In the records below, retype every line character for character, from the line containing "Overall | Section |" down to the line containing "MATH 103B |". Include both of those lines.
(The records begins)
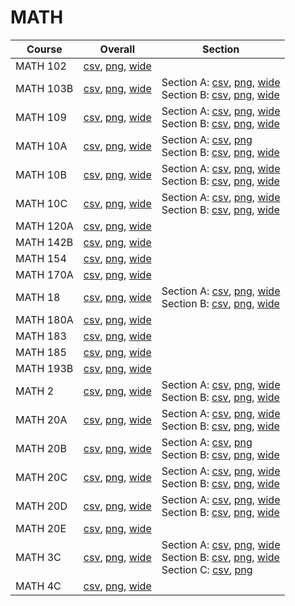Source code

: # MATH

| Course | Overall | Section |
| ------ | ------- | ------- |
| MATH 102 | [csv](https://github.com/UCSD-Historical-Enrollment-Data/2024Summer2/blob/main/overall/MATH%20102.csv), [png](https://raw.githubusercontent.com/UCSD-Historical-Enrollment-Data/2024Summer2/main/plot_overall/MATH%20102.png), [wide](https://raw.githubusercontent.com/UCSD-Historical-Enrollment-Data/2024Summer2/main/plot_overall_wide/MATH%20102.png) |  |
| MATH 103B | [csv](https://github.com/UCSD-Historical-Enrollment-Data/2024Summer2/blob/main/overall/MATH%20103B.csv), [png](https://raw.githubusercontent.com/UCSD-Historical-Enrollment-Data/2024Summer2/main/plot_overall/MATH%20103B.png), [wide](https://raw.githubusercontent.com/UCSD-Historical-Enrollment-Data/2024Summer2/main/plot_overall_wide/MATH%20103B.png) | Section A: [csv](https://github.com/UCSD-Historical-Enrollment-Data/2024Summer2/blob/main/section/MATH%20103B_A.csv), [png](https://raw.githubusercontent.com/UCSD-Historical-Enrollment-Data/2024Summer2/main/plot_section/MATH%20103B_A.png), [wide](https://raw.githubusercontent.com/UCSD-Historical-Enrollment-Data/2024Summer2/main/plot_section_wide/MATH%20103B_A.png)<br>Section B: [csv](https://github.com/UCSD-Historical-Enrollment-Data/2024Summer2/blob/main/section/MATH%20103B_B.csv), [png](https://raw.githubusercontent.com/UCSD-Historical-Enrollment-Data/2024Summer2/main/plot_section/MATH%20103B_B.png), [wide](https://raw.githubusercontent.com/UCSD-Historical-Enrollment-Data/2024Summer2/main/plot_section_wide/MATH%20103B_B.png) |
| MATH 109 | [csv](https://github.com/UCSD-Historical-Enrollment-Data/2024Summer2/blob/main/overall/MATH%20109.csv), [png](https://raw.githubusercontent.com/UCSD-Historical-Enrollment-Data/2024Summer2/main/plot_overall/MATH%20109.png), [wide](https://raw.githubusercontent.com/UCSD-Historical-Enrollment-Data/2024Summer2/main/plot_overall_wide/MATH%20109.png) | Section A: [csv](https://github.com/UCSD-Historical-Enrollment-Data/2024Summer2/blob/main/section/MATH%20109_A.csv), [png](https://raw.githubusercontent.com/UCSD-Historical-Enrollment-Data/2024Summer2/main/plot_section/MATH%20109_A.png), [wide](https://raw.githubusercontent.com/UCSD-Historical-Enrollment-Data/2024Summer2/main/plot_section_wide/MATH%20109_A.png)<br>Section B: [csv](https://github.com/UCSD-Historical-Enrollment-Data/2024Summer2/blob/main/section/MATH%20109_B.csv), [png](https://raw.githubusercontent.com/UCSD-Historical-Enrollment-Data/2024Summer2/main/plot_section/MATH%20109_B.png), [wide](https://raw.githubusercontent.com/UCSD-Historical-Enrollment-Data/2024Summer2/main/plot_section_wide/MATH%20109_B.png) |
| MATH 10A | [csv](https://github.com/UCSD-Historical-Enrollment-Data/2024Summer2/blob/main/overall/MATH%2010A.csv), [png](https://raw.githubusercontent.com/UCSD-Historical-Enrollment-Data/2024Summer2/main/plot_overall/MATH%2010A.png), [wide](https://raw.githubusercontent.com/UCSD-Historical-Enrollment-Data/2024Summer2/main/plot_overall_wide/MATH%2010A.png) | Section A: [csv](https://github.com/UCSD-Historical-Enrollment-Data/2024Summer2/blob/main/section/MATH%2010A_A.csv), [png](https://raw.githubusercontent.com/UCSD-Historical-Enrollment-Data/2024Summer2/main/plot_section/MATH%2010A_A.png)<br>Section B: [csv](https://github.com/UCSD-Historical-Enrollment-Data/2024Summer2/blob/main/section/MATH%2010A_B.csv), [png](https://raw.githubusercontent.com/UCSD-Historical-Enrollment-Data/2024Summer2/main/plot_section/MATH%2010A_B.png), [wide](https://raw.githubusercontent.com/UCSD-Historical-Enrollment-Data/2024Summer2/main/plot_section_wide/MATH%2010A_B.png) |
| MATH 10B | [csv](https://github.com/UCSD-Historical-Enrollment-Data/2024Summer2/blob/main/overall/MATH%2010B.csv), [png](https://raw.githubusercontent.com/UCSD-Historical-Enrollment-Data/2024Summer2/main/plot_overall/MATH%2010B.png), [wide](https://raw.githubusercontent.com/UCSD-Historical-Enrollment-Data/2024Summer2/main/plot_overall_wide/MATH%2010B.png) | Section A: [csv](https://github.com/UCSD-Historical-Enrollment-Data/2024Summer2/blob/main/section/MATH%2010B_A.csv), [png](https://raw.githubusercontent.com/UCSD-Historical-Enrollment-Data/2024Summer2/main/plot_section/MATH%2010B_A.png), [wide](https://raw.githubusercontent.com/UCSD-Historical-Enrollment-Data/2024Summer2/main/plot_section_wide/MATH%2010B_A.png)<br>Section B: [csv](https://github.com/UCSD-Historical-Enrollment-Data/2024Summer2/blob/main/section/MATH%2010B_B.csv), [png](https://raw.githubusercontent.com/UCSD-Historical-Enrollment-Data/2024Summer2/main/plot_section/MATH%2010B_B.png), [wide](https://raw.githubusercontent.com/UCSD-Historical-Enrollment-Data/2024Summer2/main/plot_section_wide/MATH%2010B_B.png) |
| MATH 10C | [csv](https://github.com/UCSD-Historical-Enrollment-Data/2024Summer2/blob/main/overall/MATH%2010C.csv), [png](https://raw.githubusercontent.com/UCSD-Historical-Enrollment-Data/2024Summer2/main/plot_overall/MATH%2010C.png), [wide](https://raw.githubusercontent.com/UCSD-Historical-Enrollment-Data/2024Summer2/main/plot_overall_wide/MATH%2010C.png) | Section A: [csv](https://github.com/UCSD-Historical-Enrollment-Data/2024Summer2/blob/main/section/MATH%2010C_A.csv), [png](https://raw.githubusercontent.com/UCSD-Historical-Enrollment-Data/2024Summer2/main/plot_section/MATH%2010C_A.png), [wide](https://raw.githubusercontent.com/UCSD-Historical-Enrollment-Data/2024Summer2/main/plot_section_wide/MATH%2010C_A.png)<br>Section B: [csv](https://github.com/UCSD-Historical-Enrollment-Data/2024Summer2/blob/main/section/MATH%2010C_B.csv), [png](https://raw.githubusercontent.com/UCSD-Historical-Enrollment-Data/2024Summer2/main/plot_section/MATH%2010C_B.png), [wide](https://raw.githubusercontent.com/UCSD-Historical-Enrollment-Data/2024Summer2/main/plot_section_wide/MATH%2010C_B.png) |
| MATH 120A | [csv](https://github.com/UCSD-Historical-Enrollment-Data/2024Summer2/blob/main/overall/MATH%20120A.csv), [png](https://raw.githubusercontent.com/UCSD-Historical-Enrollment-Data/2024Summer2/main/plot_overall/MATH%20120A.png), [wide](https://raw.githubusercontent.com/UCSD-Historical-Enrollment-Data/2024Summer2/main/plot_overall_wide/MATH%20120A.png) |  |
| MATH 142B | [csv](https://github.com/UCSD-Historical-Enrollment-Data/2024Summer2/blob/main/overall/MATH%20142B.csv), [png](https://raw.githubusercontent.com/UCSD-Historical-Enrollment-Data/2024Summer2/main/plot_overall/MATH%20142B.png), [wide](https://raw.githubusercontent.com/UCSD-Historical-Enrollment-Data/2024Summer2/main/plot_overall_wide/MATH%20142B.png) |  |
| MATH 154 | [csv](https://github.com/UCSD-Historical-Enrollment-Data/2024Summer2/blob/main/overall/MATH%20154.csv), [png](https://raw.githubusercontent.com/UCSD-Historical-Enrollment-Data/2024Summer2/main/plot_overall/MATH%20154.png), [wide](https://raw.githubusercontent.com/UCSD-Historical-Enrollment-Data/2024Summer2/main/plot_overall_wide/MATH%20154.png) |  |
| MATH 170A | [csv](https://github.com/UCSD-Historical-Enrollment-Data/2024Summer2/blob/main/overall/MATH%20170A.csv), [png](https://raw.githubusercontent.com/UCSD-Historical-Enrollment-Data/2024Summer2/main/plot_overall/MATH%20170A.png), [wide](https://raw.githubusercontent.com/UCSD-Historical-Enrollment-Data/2024Summer2/main/plot_overall_wide/MATH%20170A.png) |  |
| MATH 18 | [csv](https://github.com/UCSD-Historical-Enrollment-Data/2024Summer2/blob/main/overall/MATH%2018.csv), [png](https://raw.githubusercontent.com/UCSD-Historical-Enrollment-Data/2024Summer2/main/plot_overall/MATH%2018.png), [wide](https://raw.githubusercontent.com/UCSD-Historical-Enrollment-Data/2024Summer2/main/plot_overall_wide/MATH%2018.png) | Section A: [csv](https://github.com/UCSD-Historical-Enrollment-Data/2024Summer2/blob/main/section/MATH%2018_A.csv), [png](https://raw.githubusercontent.com/UCSD-Historical-Enrollment-Data/2024Summer2/main/plot_section/MATH%2018_A.png), [wide](https://raw.githubusercontent.com/UCSD-Historical-Enrollment-Data/2024Summer2/main/plot_section_wide/MATH%2018_A.png)<br>Section B: [csv](https://github.com/UCSD-Historical-Enrollment-Data/2024Summer2/blob/main/section/MATH%2018_B.csv), [png](https://raw.githubusercontent.com/UCSD-Historical-Enrollment-Data/2024Summer2/main/plot_section/MATH%2018_B.png), [wide](https://raw.githubusercontent.com/UCSD-Historical-Enrollment-Data/2024Summer2/main/plot_section_wide/MATH%2018_B.png) |
| MATH 180A | [csv](https://github.com/UCSD-Historical-Enrollment-Data/2024Summer2/blob/main/overall/MATH%20180A.csv), [png](https://raw.githubusercontent.com/UCSD-Historical-Enrollment-Data/2024Summer2/main/plot_overall/MATH%20180A.png), [wide](https://raw.githubusercontent.com/UCSD-Historical-Enrollment-Data/2024Summer2/main/plot_overall_wide/MATH%20180A.png) |  |
| MATH 183 | [csv](https://github.com/UCSD-Historical-Enrollment-Data/2024Summer2/blob/main/overall/MATH%20183.csv), [png](https://raw.githubusercontent.com/UCSD-Historical-Enrollment-Data/2024Summer2/main/plot_overall/MATH%20183.png), [wide](https://raw.githubusercontent.com/UCSD-Historical-Enrollment-Data/2024Summer2/main/plot_overall_wide/MATH%20183.png) |  |
| MATH 185 | [csv](https://github.com/UCSD-Historical-Enrollment-Data/2024Summer2/blob/main/overall/MATH%20185.csv), [png](https://raw.githubusercontent.com/UCSD-Historical-Enrollment-Data/2024Summer2/main/plot_overall/MATH%20185.png), [wide](https://raw.githubusercontent.com/UCSD-Historical-Enrollment-Data/2024Summer2/main/plot_overall_wide/MATH%20185.png) |  |
| MATH 193B | [csv](https://github.com/UCSD-Historical-Enrollment-Data/2024Summer2/blob/main/overall/MATH%20193B.csv), [png](https://raw.githubusercontent.com/UCSD-Historical-Enrollment-Data/2024Summer2/main/plot_overall/MATH%20193B.png), [wide](https://raw.githubusercontent.com/UCSD-Historical-Enrollment-Data/2024Summer2/main/plot_overall_wide/MATH%20193B.png) |  |
| MATH 2 | [csv](https://github.com/UCSD-Historical-Enrollment-Data/2024Summer2/blob/main/overall/MATH%202.csv), [png](https://raw.githubusercontent.com/UCSD-Historical-Enrollment-Data/2024Summer2/main/plot_overall/MATH%202.png), [wide](https://raw.githubusercontent.com/UCSD-Historical-Enrollment-Data/2024Summer2/main/plot_overall_wide/MATH%202.png) | Section A: [csv](https://github.com/UCSD-Historical-Enrollment-Data/2024Summer2/blob/main/section/MATH%202_A.csv), [png](https://raw.githubusercontent.com/UCSD-Historical-Enrollment-Data/2024Summer2/main/plot_section/MATH%202_A.png), [wide](https://raw.githubusercontent.com/UCSD-Historical-Enrollment-Data/2024Summer2/main/plot_section_wide/MATH%202_A.png)<br>Section B: [csv](https://github.com/UCSD-Historical-Enrollment-Data/2024Summer2/blob/main/section/MATH%202_B.csv), [png](https://raw.githubusercontent.com/UCSD-Historical-Enrollment-Data/2024Summer2/main/plot_section/MATH%202_B.png), [wide](https://raw.githubusercontent.com/UCSD-Historical-Enrollment-Data/2024Summer2/main/plot_section_wide/MATH%202_B.png) |
| MATH 20A | [csv](https://github.com/UCSD-Historical-Enrollment-Data/2024Summer2/blob/main/overall/MATH%2020A.csv), [png](https://raw.githubusercontent.com/UCSD-Historical-Enrollment-Data/2024Summer2/main/plot_overall/MATH%2020A.png), [wide](https://raw.githubusercontent.com/UCSD-Historical-Enrollment-Data/2024Summer2/main/plot_overall_wide/MATH%2020A.png) | Section A: [csv](https://github.com/UCSD-Historical-Enrollment-Data/2024Summer2/blob/main/section/MATH%2020A_A.csv), [png](https://raw.githubusercontent.com/UCSD-Historical-Enrollment-Data/2024Summer2/main/plot_section/MATH%2020A_A.png), [wide](https://raw.githubusercontent.com/UCSD-Historical-Enrollment-Data/2024Summer2/main/plot_section_wide/MATH%2020A_A.png)<br>Section B: [csv](https://github.com/UCSD-Historical-Enrollment-Data/2024Summer2/blob/main/section/MATH%2020A_B.csv), [png](https://raw.githubusercontent.com/UCSD-Historical-Enrollment-Data/2024Summer2/main/plot_section/MATH%2020A_B.png), [wide](https://raw.githubusercontent.com/UCSD-Historical-Enrollment-Data/2024Summer2/main/plot_section_wide/MATH%2020A_B.png) |
| MATH 20B | [csv](https://github.com/UCSD-Historical-Enrollment-Data/2024Summer2/blob/main/overall/MATH%2020B.csv), [png](https://raw.githubusercontent.com/UCSD-Historical-Enrollment-Data/2024Summer2/main/plot_overall/MATH%2020B.png), [wide](https://raw.githubusercontent.com/UCSD-Historical-Enrollment-Data/2024Summer2/main/plot_overall_wide/MATH%2020B.png) | Section A: [csv](https://github.com/UCSD-Historical-Enrollment-Data/2024Summer2/blob/main/section/MATH%2020B_A.csv), [png](https://raw.githubusercontent.com/UCSD-Historical-Enrollment-Data/2024Summer2/main/plot_section/MATH%2020B_A.png)<br>Section B: [csv](https://github.com/UCSD-Historical-Enrollment-Data/2024Summer2/blob/main/section/MATH%2020B_B.csv), [png](https://raw.githubusercontent.com/UCSD-Historical-Enrollment-Data/2024Summer2/main/plot_section/MATH%2020B_B.png), [wide](https://raw.githubusercontent.com/UCSD-Historical-Enrollment-Data/2024Summer2/main/plot_section_wide/MATH%2020B_B.png) |
| MATH 20C | [csv](https://github.com/UCSD-Historical-Enrollment-Data/2024Summer2/blob/main/overall/MATH%2020C.csv), [png](https://raw.githubusercontent.com/UCSD-Historical-Enrollment-Data/2024Summer2/main/plot_overall/MATH%2020C.png), [wide](https://raw.githubusercontent.com/UCSD-Historical-Enrollment-Data/2024Summer2/main/plot_overall_wide/MATH%2020C.png) | Section A: [csv](https://github.com/UCSD-Historical-Enrollment-Data/2024Summer2/blob/main/section/MATH%2020C_A.csv), [png](https://raw.githubusercontent.com/UCSD-Historical-Enrollment-Data/2024Summer2/main/plot_section/MATH%2020C_A.png), [wide](https://raw.githubusercontent.com/UCSD-Historical-Enrollment-Data/2024Summer2/main/plot_section_wide/MATH%2020C_A.png)<br>Section B: [csv](https://github.com/UCSD-Historical-Enrollment-Data/2024Summer2/blob/main/section/MATH%2020C_B.csv), [png](https://raw.githubusercontent.com/UCSD-Historical-Enrollment-Data/2024Summer2/main/plot_section/MATH%2020C_B.png), [wide](https://raw.githubusercontent.com/UCSD-Historical-Enrollment-Data/2024Summer2/main/plot_section_wide/MATH%2020C_B.png) |
| MATH 20D | [csv](https://github.com/UCSD-Historical-Enrollment-Data/2024Summer2/blob/main/overall/MATH%2020D.csv), [png](https://raw.githubusercontent.com/UCSD-Historical-Enrollment-Data/2024Summer2/main/plot_overall/MATH%2020D.png), [wide](https://raw.githubusercontent.com/UCSD-Historical-Enrollment-Data/2024Summer2/main/plot_overall_wide/MATH%2020D.png) | Section A: [csv](https://github.com/UCSD-Historical-Enrollment-Data/2024Summer2/blob/main/section/MATH%2020D_A.csv), [png](https://raw.githubusercontent.com/UCSD-Historical-Enrollment-Data/2024Summer2/main/plot_section/MATH%2020D_A.png), [wide](https://raw.githubusercontent.com/UCSD-Historical-Enrollment-Data/2024Summer2/main/plot_section_wide/MATH%2020D_A.png)<br>Section B: [csv](https://github.com/UCSD-Historical-Enrollment-Data/2024Summer2/blob/main/section/MATH%2020D_B.csv), [png](https://raw.githubusercontent.com/UCSD-Historical-Enrollment-Data/2024Summer2/main/plot_section/MATH%2020D_B.png), [wide](https://raw.githubusercontent.com/UCSD-Historical-Enrollment-Data/2024Summer2/main/plot_section_wide/MATH%2020D_B.png) |
| MATH 20E | [csv](https://github.com/UCSD-Historical-Enrollment-Data/2024Summer2/blob/main/overall/MATH%2020E.csv), [png](https://raw.githubusercontent.com/UCSD-Historical-Enrollment-Data/2024Summer2/main/plot_overall/MATH%2020E.png), [wide](https://raw.githubusercontent.com/UCSD-Historical-Enrollment-Data/2024Summer2/main/plot_overall_wide/MATH%2020E.png) |  |
| MATH 3C | [csv](https://github.com/UCSD-Historical-Enrollment-Data/2024Summer2/blob/main/overall/MATH%203C.csv), [png](https://raw.githubusercontent.com/UCSD-Historical-Enrollment-Data/2024Summer2/main/plot_overall/MATH%203C.png), [wide](https://raw.githubusercontent.com/UCSD-Historical-Enrollment-Data/2024Summer2/main/plot_overall_wide/MATH%203C.png) | Section A: [csv](https://github.com/UCSD-Historical-Enrollment-Data/2024Summer2/blob/main/section/MATH%203C_A.csv), [png](https://raw.githubusercontent.com/UCSD-Historical-Enrollment-Data/2024Summer2/main/plot_section/MATH%203C_A.png), [wide](https://raw.githubusercontent.com/UCSD-Historical-Enrollment-Data/2024Summer2/main/plot_section_wide/MATH%203C_A.png)<br>Section B: [csv](https://github.com/UCSD-Historical-Enrollment-Data/2024Summer2/blob/main/section/MATH%203C_B.csv), [png](https://raw.githubusercontent.com/UCSD-Historical-Enrollment-Data/2024Summer2/main/plot_section/MATH%203C_B.png), [wide](https://raw.githubusercontent.com/UCSD-Historical-Enrollment-Data/2024Summer2/main/plot_section_wide/MATH%203C_B.png)<br>Section C: [csv](https://github.com/UCSD-Historical-Enrollment-Data/2024Summer2/blob/main/section/MATH%203C_C.csv), [png](https://raw.githubusercontent.com/UCSD-Historical-Enrollment-Data/2024Summer2/main/plot_section/MATH%203C_C.png) |
| MATH 4C | [csv](https://github.com/UCSD-Historical-Enrollment-Data/2024Summer2/blob/main/overall/MATH%204C.csv), [png](https://raw.githubusercontent.com/UCSD-Historical-Enrollment-Data/2024Summer2/main/plot_overall/MATH%204C.png), [wide](https://raw.githubusercontent.com/UCSD-Historical-Enrollment-Data/2024Summer2/main/plot_overall_wide/MATH%204C.png) |  |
(The records ends)
Answer to this task:
| Course | Overall | Section |
| ------ | ------- | ------- |
| MATH 102 | [csv](https://github.com/UCSD-Historical-Enrollment-Data/2024Summer2/blob/main/overall/MATH%20102.csv), [png](https://raw.githubusercontent.com/UCSD-Historical-Enrollment-Data/2024Summer2/main/plot_overall/MATH%20102.png), [wide](https://raw.githubusercontent.com/UCSD-Historical-Enrollment-Data/2024Summer2/main/plot_overall_wide/MATH%20102.png) |  |
| MATH 103B | [csv](https://github.com/UCSD-Historical-Enrollment-Data/2024Summer2/blob/main/overall/MATH%20103B.csv), [png](https://raw.githubusercontent.com/UCSD-Historical-Enrollment-Data/2024Summer2/main/plot_overall/MATH%20103B.png), [wide](https://raw.githubusercontent.com/UCSD-Historical-Enrollment-Data/2024Summer2/main/plot_overall_wide/MATH%20103B.png) | Section A: [csv](https://github.com/UCSD-Historical-Enrollment-Data/2024Summer2/blob/main/section/MATH%20103B_A.csv), [png](https://raw.githubusercontent.com/UCSD-Historical-Enrollment-Data/2024Summer2/main/plot_section/MATH%20103B_A.png), [wide](https://raw.githubusercontent.com/UCSD-Historical-Enrollment-Data/2024Summer2/main/plot_section_wide/MATH%20103B_A.png)<br>Section B: [csv](https://github.com/UCSD-Historical-Enrollment-Data/2024Summer2/blob/main/section/MATH%20103B_B.csv), [png](https://raw.githubusercontent.com/UCSD-Historical-Enrollment-Data/2024Summer2/main/plot_section/MATH%20103B_B.png), [wide](https://raw.githubusercontent.com/UCSD-Historical-Enrollment-Data/2024Summer2/main/plot_section_wide/MATH%20103B_B.png) |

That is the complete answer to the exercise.